(Extracted page text data)
· · · ·

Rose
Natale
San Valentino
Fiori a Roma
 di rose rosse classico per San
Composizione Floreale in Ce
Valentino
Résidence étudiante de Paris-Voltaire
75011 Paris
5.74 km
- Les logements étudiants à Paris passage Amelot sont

· · · ·

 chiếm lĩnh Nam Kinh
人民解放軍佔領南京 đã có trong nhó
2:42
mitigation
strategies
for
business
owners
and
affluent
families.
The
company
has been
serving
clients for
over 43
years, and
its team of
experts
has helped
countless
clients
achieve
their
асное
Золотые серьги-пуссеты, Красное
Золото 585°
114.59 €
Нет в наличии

· · · ·

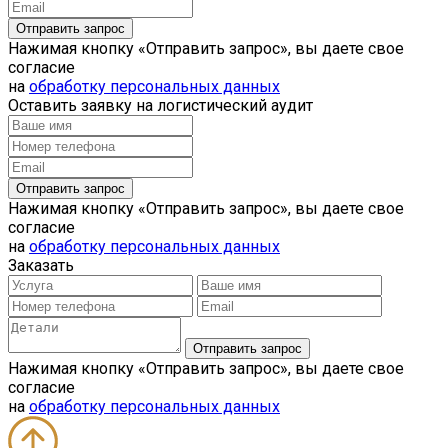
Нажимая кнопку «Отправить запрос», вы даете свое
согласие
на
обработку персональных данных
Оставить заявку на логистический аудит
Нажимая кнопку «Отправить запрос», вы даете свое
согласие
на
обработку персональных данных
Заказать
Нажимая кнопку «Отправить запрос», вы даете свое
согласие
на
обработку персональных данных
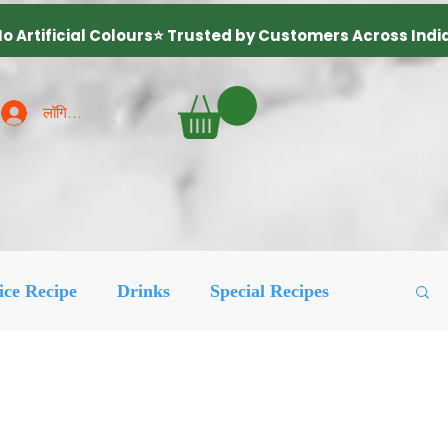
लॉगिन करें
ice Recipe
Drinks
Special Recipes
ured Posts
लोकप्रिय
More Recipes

· · · ·

* _Instruction_
In the records above, find the line with "Fiori a Roma"; write out exactly that line and each one after it, stopping after the line with "- Les logements".

* _Task answer_
Fiori a Roma
 di rose rosse classico per San
Composizione Floreale in Ce
Valentino
Résidence étudiante de Paris-Voltaire
75011 Paris
5.74 km
- Les logements étudiants à Paris passage Amelot sont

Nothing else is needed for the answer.